High school photo of Bruce Truhler, courtesy of Dolores Truhler
Bruce Truhler
courtesy of Delores Truhler

Life reset in 1968 because a young man pulled a trigger in a jungle, making a telephone ring in our kitchen. The ground beneath my feet went to quicksand, vanishing every trace of certainty. Shifting and tectonic, history tore off in body-sized chunks. Cronkite toured Vietnam. I listened each night for his tally and searched maps for clues I would not understand for years. American soldiers played baseball in Danang while they waited for war. Hank Aaron rounded for home. Explorers aboard Apollo 8 circled the moon on Christmas Eve, read Genesis on our televisions and healed hearts with a blue and white earthrise.

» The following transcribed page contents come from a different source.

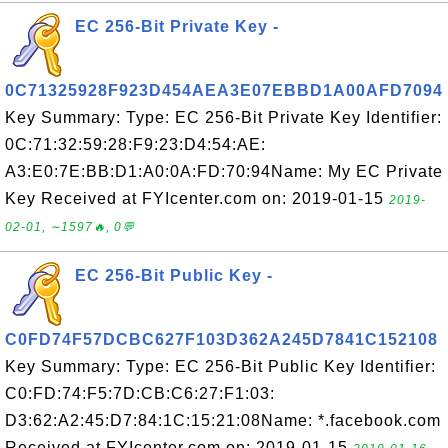
EC 256-Bit Private Key -
0C71325928F923D454AEA3E07EBBD1A00AFD7094
Key Summary: Type: EC 256-Bit Private Key Identifier:
0C:71:32:59:28:F9:23:D4:54:AE:
A3:E0:7E:BB:D1:A0:0A:FD:70:94Name: My EC Private
Key Received at FYIcenter.com on: 2019-01-15
2019-
02-01, ∼1597🔥, 0💬
EC 256-Bit Public Key -
C0FD74F57DCBC627F103D362A245D7841C152108
Key Summary: Type: EC 256-Bit Public Key Identifier:
C0:FD:74:F5:7D:CB:C6:27:F1:03:
D3:62:A2:45:D7:84:1C:15:21:08Name: *.facebook.com
Received at FYIcenter.com on: 2019-01-15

Earthrise on 22 December 1968 by Apollo 8 astronaut William Anders
Earthrise on 22 December 1968 by Apollo 8 astronaut William Anders
Credit: http://nssdc.gsfc.nasa.gov/photo_gallery/photogallery-earthmoon.html

4 Replies to “Waiting for Hank Aaron: Reflecting on 1968 Fifty Years Later”

  1. Funny that our lives have been touched by the same types of events during the same timeline, yet so different
    Thanks for bringing memories, long forgotten, back to this old brain. They are always revived with your writing.

  2. hi barbara. im so sorry for your loss though long ago. my grandfather is hank aaron, and i’m doing some research on a few things as we approach the 50th anniversary of his home run record break. he also traveled to vietnam to uplift a few of the soldiers spirits in 1966 oddly enough, so this story is harrowing and relevant in an odd way. love this blog.